Checks the rate of specific events in the Event Management System log.
$ check_netapp_ems event-rate -H <host> [...] [--help]
This plugin reads the event log and counts the number of events within a given lookbehind-period.
A typical usage scenario is counting the number of autosize-events within the last hours. A high rate of such events could be interpreted as a sign for volumes getting too small.
--name
Name of EMS events whose rate should get calculated. If omitted all events are counted. A string prefixed with a tilde (~string
) is matched like a regular expression. See examples below.
--lookbehind
Time-period for calculating the rate of matching EMS events. Must be a positive integer followed by a time-unit: s(econd), min(ute), h(our), d(day), w(eek). Defaults to 1h.
--rate
Rate used for presenting the result in the message and the thresholds. Can be per_second
, per_minute
, per_hour
, per_day
or per_week
.
--warning
/ --critical
: Thresholds for the rate. The threshold is written as a pure number without any unit. The thresholds unit is taken from the --rate
-parameter.
Examples:
--rate=per_second --warning=3
→ warns if more than 3 events per second
--rate=per_week --warning=3
→ warns if more than 3 events per week
This has changed since v1.1.0 of the plugins! Please check existing configurations from older versions.
For all other parameters consult --help
on the commandline.
The lookbehind-period starts from the latest, matching event. All matching events within this period are added and divided trough the periods number of seconds. This rate is then recalculated according to --rate
and finally displayed as events per time-unit in the checks output.
./check_netapp_ems event-rate -H sim96
Rate of EMS events during the last hour: 4.45/minute
...
A first, probably not very useful example. It just calculates the number of events (any event!) per minute within the last hour.

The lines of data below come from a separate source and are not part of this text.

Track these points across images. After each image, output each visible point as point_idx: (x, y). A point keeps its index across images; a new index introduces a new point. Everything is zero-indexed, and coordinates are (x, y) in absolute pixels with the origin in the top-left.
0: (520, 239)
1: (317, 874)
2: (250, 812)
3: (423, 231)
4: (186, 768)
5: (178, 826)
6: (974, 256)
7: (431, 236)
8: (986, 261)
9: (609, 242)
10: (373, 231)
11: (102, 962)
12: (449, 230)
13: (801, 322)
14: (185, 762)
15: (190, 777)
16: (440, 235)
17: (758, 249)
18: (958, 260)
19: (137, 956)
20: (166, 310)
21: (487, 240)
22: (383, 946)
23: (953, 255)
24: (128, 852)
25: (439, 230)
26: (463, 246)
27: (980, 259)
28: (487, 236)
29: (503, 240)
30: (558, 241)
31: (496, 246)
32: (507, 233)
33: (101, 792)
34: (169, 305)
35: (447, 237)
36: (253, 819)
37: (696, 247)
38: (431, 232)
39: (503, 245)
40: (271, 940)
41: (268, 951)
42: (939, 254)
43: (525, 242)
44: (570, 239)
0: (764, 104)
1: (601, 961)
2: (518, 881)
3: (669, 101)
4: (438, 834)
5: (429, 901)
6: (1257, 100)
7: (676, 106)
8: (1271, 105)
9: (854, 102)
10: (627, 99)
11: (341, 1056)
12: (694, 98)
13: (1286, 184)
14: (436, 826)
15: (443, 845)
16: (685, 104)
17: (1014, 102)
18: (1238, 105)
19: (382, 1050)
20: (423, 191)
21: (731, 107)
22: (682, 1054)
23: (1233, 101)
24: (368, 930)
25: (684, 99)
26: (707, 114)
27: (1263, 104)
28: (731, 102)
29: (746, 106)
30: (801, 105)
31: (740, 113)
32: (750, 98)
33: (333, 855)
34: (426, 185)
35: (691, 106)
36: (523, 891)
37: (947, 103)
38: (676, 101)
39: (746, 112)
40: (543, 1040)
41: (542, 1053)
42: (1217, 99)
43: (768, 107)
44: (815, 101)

./$ check_netapp_ems event-rate -H filer --name=wafl.vol.autoSize.done
Rate of wafl.vol.autoSize.done EMS events during the last hour: 0.01/minute
...
Monitors the number of wafl.vol.autoSize.done events.
./$ check_netapp_ems event-rate -H filer --name=wafl.vol.autoSize.done --rate=per_day
Rate of wafl.vol.autoSize.done EMS events during the last hour: 14.40/day
...
Same as above but displays the rate as number of autosize-events per day.
The calculation is still based on the last hour (the default value for --lookbehind
.) See the next example on how to change that.
./$ check_netapp_ems event-rate -H filer --name=wafl.vol.autoSize.done --rate=per_day --lookbehind=1d
Rate of wafl.vol.autoSize.done EMS events during the last 24 hours: 13.82/day
...
Using a regular expression (regex) allows to monitor similar but not exactly equal events. E.g. to monitor any raid event:
$ check_netapp_ems event-rate -H sim96 --name="~^raid\." --rate=per_hour
Rate of ~^raid\. EMS events during the last hour: 157.27/hour
Using raid.rg.media_scrub will reduce that to counting media-scrub events only:
$ check_netapp_ems event-rate -H sim96 --name="~^raid\.rg\.media_scrub" --rate=per_hour
Rate of ~^raid\.rg\.media_scrub EMS events during the last hour: 127.67/hour
And setting --name
to a string (no tilde in front), will count only events whose name equals exactly:
$ check_netapp_ems event-rate -H sim96 --name=raid.rg.media_scrub.done --rate=per_hour
Rate of raid.rg.media_scrub.done EMS events during the last hour: 37.44/hour
Using the ^
sign in front of the expression, anchors it to the beginning of the text and assures that only events whose name starts with raid are counted. Omitting the ^
would make the regex match also a name like somtext.raider.somthing
which is probably not what you intended.
Also do not forget to escape regex-active characters like the dot (would match any character). Especially on the commandline you should also quote the whole regex as seen in the example above.